Nostal-gret

It’s 6 AM, but I’ve been awake since 4.

For the past four days, a nagging feeling of nostalgia, regret, and longing has crept intro the crevice of my heart reserved for sentimentality.

For a minute sometimes, I can forget about it; pretend it’s not there.

But then it comes rushing back: by a photo, a tweet, a song… Maybe that’s why I’ve deactivated my Facebook.

To make the pain of leaving a little easier.

Now let me try to explain exactly what this feeling is.

 

It’s nostalgia.

I miss the pumping music,

the high I was getting off life,

the bodies around me.

I miss how the air was frigid but I didn’t feel it,

arms wrapped around me by some boy who,

for some reason, had chosen to pay attention to me.

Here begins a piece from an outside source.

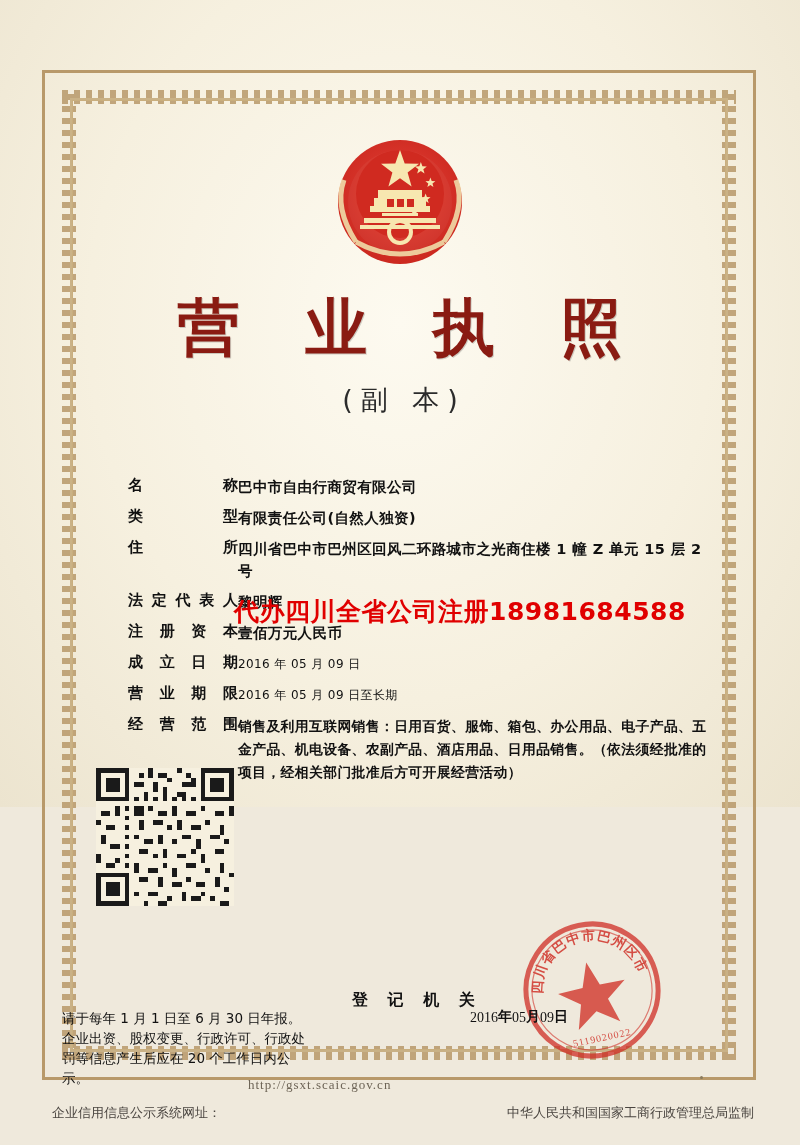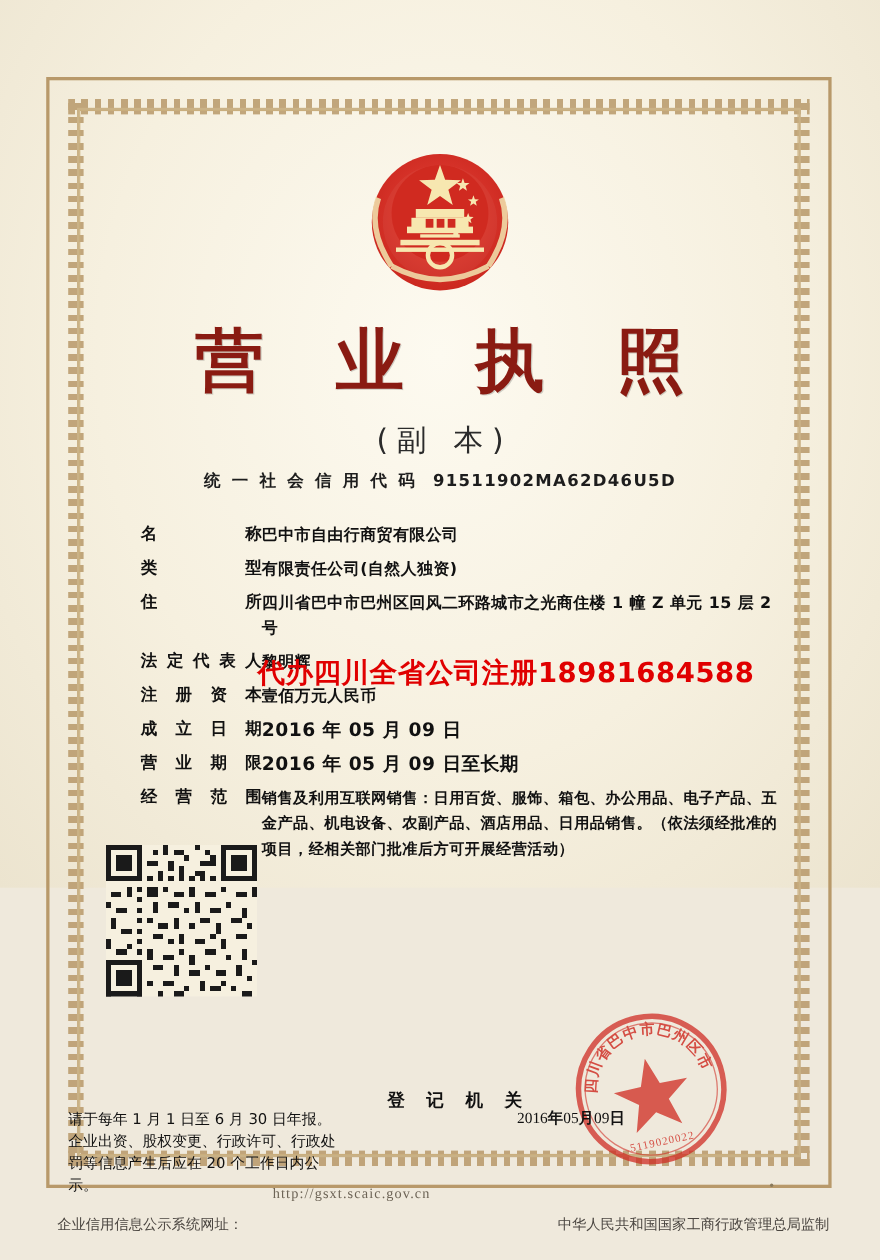"统 一 社 会 信" div.credit-code { html: <div> <span>统 一 社 会 信 用 代 码</span><span>91511902MA62D46U5D</span> </div> -> none }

I miss how I was happy and could laugh at anything,

but more importantly make the people around me laugh too.

 

It’s regret.

For not kissing that boy when the clock hit twelve.

I was waiting for it, he was waiting for it,

and everybody else was waiting for it, too.

But at that moment my grit was nowhere to be found,

and I lost him; he left.

There was another boy, though.

He told me he loved me.

But this time it was me who left him,

because I’m stupid and refuse to give people a chance.

When the morning came and my regrets streamed out,

he, too, was nowhere to be found.

 

Most of all, this feeling is a longing.

I long to be taken back,

I long to be surrounded by the people who know me best.